En el espacio, el gemelo mayor que abandonó la Tierra el 30 de enero ha ido subiendo lentamente. Ya está a 35.778 kilómetros, próximo a alcanzar su posición definitiva en el eje 29º Este y a 37.000 kilómetros de distancia.
En su viaje ya ha gastado 768 kilos de Xenon, el combustible de las naves espaciales. Los 482 kilos que le quedan en el depósito son una reserva valiosa: le tienen que durar 25 años para posibles necesidades de propulsión.
Habrá más naves
Pronto al Spain Sat NG 2 le van a meter el Xenon y lo envolverán en un sarcófago para viajar a la costa de Florida, su último lugar en la Tierra.
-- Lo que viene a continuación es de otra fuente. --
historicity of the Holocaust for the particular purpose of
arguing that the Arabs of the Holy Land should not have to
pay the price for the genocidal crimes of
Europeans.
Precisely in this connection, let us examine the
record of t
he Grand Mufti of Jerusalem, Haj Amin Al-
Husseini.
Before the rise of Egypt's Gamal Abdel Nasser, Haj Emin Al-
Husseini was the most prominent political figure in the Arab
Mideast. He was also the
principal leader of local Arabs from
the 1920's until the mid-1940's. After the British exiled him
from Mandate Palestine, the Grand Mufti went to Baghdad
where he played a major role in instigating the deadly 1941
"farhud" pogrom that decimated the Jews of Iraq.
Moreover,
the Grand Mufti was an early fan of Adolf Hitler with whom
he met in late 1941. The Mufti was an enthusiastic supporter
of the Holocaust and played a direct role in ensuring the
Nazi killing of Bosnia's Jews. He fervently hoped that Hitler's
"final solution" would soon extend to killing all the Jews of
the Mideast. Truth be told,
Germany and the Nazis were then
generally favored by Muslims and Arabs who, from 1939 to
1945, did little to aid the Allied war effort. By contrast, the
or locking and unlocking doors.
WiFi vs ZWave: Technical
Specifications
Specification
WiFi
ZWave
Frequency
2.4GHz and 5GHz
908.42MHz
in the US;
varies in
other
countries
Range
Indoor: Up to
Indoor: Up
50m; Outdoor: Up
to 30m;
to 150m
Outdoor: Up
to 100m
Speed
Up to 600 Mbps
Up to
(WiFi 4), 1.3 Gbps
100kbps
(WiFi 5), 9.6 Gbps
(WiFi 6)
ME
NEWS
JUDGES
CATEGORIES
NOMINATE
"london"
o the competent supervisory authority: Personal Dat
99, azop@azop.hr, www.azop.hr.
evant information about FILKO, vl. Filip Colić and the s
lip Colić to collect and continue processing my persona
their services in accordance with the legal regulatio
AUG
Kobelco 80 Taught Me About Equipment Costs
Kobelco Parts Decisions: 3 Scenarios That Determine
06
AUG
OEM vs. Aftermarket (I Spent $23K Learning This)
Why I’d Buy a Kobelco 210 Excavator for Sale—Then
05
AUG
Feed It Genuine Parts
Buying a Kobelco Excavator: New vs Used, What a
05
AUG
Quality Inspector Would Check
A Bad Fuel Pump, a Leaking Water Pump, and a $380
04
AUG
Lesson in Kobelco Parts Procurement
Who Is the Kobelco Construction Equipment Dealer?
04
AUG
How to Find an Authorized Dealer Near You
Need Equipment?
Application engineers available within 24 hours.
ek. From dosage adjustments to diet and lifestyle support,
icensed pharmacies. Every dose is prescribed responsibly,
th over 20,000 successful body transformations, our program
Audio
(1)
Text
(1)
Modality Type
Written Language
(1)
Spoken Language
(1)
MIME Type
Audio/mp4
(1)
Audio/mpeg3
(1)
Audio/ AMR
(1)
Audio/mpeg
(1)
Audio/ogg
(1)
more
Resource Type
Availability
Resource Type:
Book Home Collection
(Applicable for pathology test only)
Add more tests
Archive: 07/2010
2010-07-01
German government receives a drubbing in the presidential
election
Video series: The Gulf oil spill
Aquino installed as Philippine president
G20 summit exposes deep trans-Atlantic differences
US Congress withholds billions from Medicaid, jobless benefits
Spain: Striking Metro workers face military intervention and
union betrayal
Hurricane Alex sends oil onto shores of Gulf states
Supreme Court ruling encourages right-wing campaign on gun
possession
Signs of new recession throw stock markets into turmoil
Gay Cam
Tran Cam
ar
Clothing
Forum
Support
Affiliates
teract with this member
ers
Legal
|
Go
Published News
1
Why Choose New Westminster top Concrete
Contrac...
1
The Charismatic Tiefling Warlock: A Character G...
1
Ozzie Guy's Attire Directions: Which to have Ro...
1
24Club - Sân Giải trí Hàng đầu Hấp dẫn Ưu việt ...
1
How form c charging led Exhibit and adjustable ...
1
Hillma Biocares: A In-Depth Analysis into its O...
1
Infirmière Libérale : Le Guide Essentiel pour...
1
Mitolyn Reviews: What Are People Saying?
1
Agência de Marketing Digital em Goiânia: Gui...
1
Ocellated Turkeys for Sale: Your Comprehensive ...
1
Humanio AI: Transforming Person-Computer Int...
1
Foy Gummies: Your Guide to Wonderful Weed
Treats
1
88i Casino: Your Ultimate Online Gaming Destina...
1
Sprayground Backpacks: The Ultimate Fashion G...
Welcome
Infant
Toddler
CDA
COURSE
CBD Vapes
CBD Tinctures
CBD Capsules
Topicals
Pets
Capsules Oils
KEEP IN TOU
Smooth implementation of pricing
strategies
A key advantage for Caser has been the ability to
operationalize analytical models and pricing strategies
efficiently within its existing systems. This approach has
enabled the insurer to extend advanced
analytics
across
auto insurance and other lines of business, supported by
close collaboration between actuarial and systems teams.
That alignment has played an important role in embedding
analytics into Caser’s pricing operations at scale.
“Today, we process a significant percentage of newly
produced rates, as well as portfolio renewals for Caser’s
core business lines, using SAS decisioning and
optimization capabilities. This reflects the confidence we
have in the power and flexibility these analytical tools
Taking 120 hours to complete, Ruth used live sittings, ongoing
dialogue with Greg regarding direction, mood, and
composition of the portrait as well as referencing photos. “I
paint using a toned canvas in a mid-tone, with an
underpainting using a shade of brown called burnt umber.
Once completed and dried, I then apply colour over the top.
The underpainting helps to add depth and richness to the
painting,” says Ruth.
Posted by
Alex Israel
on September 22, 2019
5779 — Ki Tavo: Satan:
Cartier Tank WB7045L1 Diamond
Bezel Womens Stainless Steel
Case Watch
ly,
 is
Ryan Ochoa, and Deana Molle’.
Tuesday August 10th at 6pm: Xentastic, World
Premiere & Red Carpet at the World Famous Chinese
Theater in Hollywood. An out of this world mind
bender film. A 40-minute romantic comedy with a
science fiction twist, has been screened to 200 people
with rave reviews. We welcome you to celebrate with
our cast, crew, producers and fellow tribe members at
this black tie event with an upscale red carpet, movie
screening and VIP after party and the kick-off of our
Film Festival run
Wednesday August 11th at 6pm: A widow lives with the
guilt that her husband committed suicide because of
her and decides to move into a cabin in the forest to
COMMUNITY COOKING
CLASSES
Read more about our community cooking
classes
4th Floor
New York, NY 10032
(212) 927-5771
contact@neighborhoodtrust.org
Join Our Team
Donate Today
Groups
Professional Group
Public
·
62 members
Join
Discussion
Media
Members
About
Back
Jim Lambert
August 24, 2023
Allí, entre canales y pantanos, hay rincones con gradas de cemento para los invitados y curiosos que asisten a los lanzamientos, como lo hizo una expedición española de Defensa el 30 de enero, boquiabierta ante luminosa deflagración, el trueno posterior, y el ascenso sostenido del cohete reflejando su estela en el océano.
No lejos del lugar donde Elon Musk, Amazon y el gobierno norteamericano lanzan sus cohetes, el Kennedy Space Center de la Nasa muestra entre viejos gigantes de su ingeniería, fotos, y maquetas, la historia de ambición e ilusiones que supuso la carrera espacial. Parte de ese particular entusiasmo moja la voz del almirante retirado Santiago Bolíbar cuando dice que el SNG, “es un orgullo para toda la industria espacial española”
Hay más proyectos satelitales en los planes de Defensa. El que fue jefe de la Flota, que desde Rota mandó la Fuerza Marítima Europea, y que ahora preside el Consejo de Administración de Hisdesat, es gallego de Pontevedra. El lanzamiento de octubre será el último del programa… pero no el último; o sea, sí pero no del todo; puede haber más. Para un concepto tan sutil tira Bolíbar de la lengua galega: “Vaya, la derradeira”.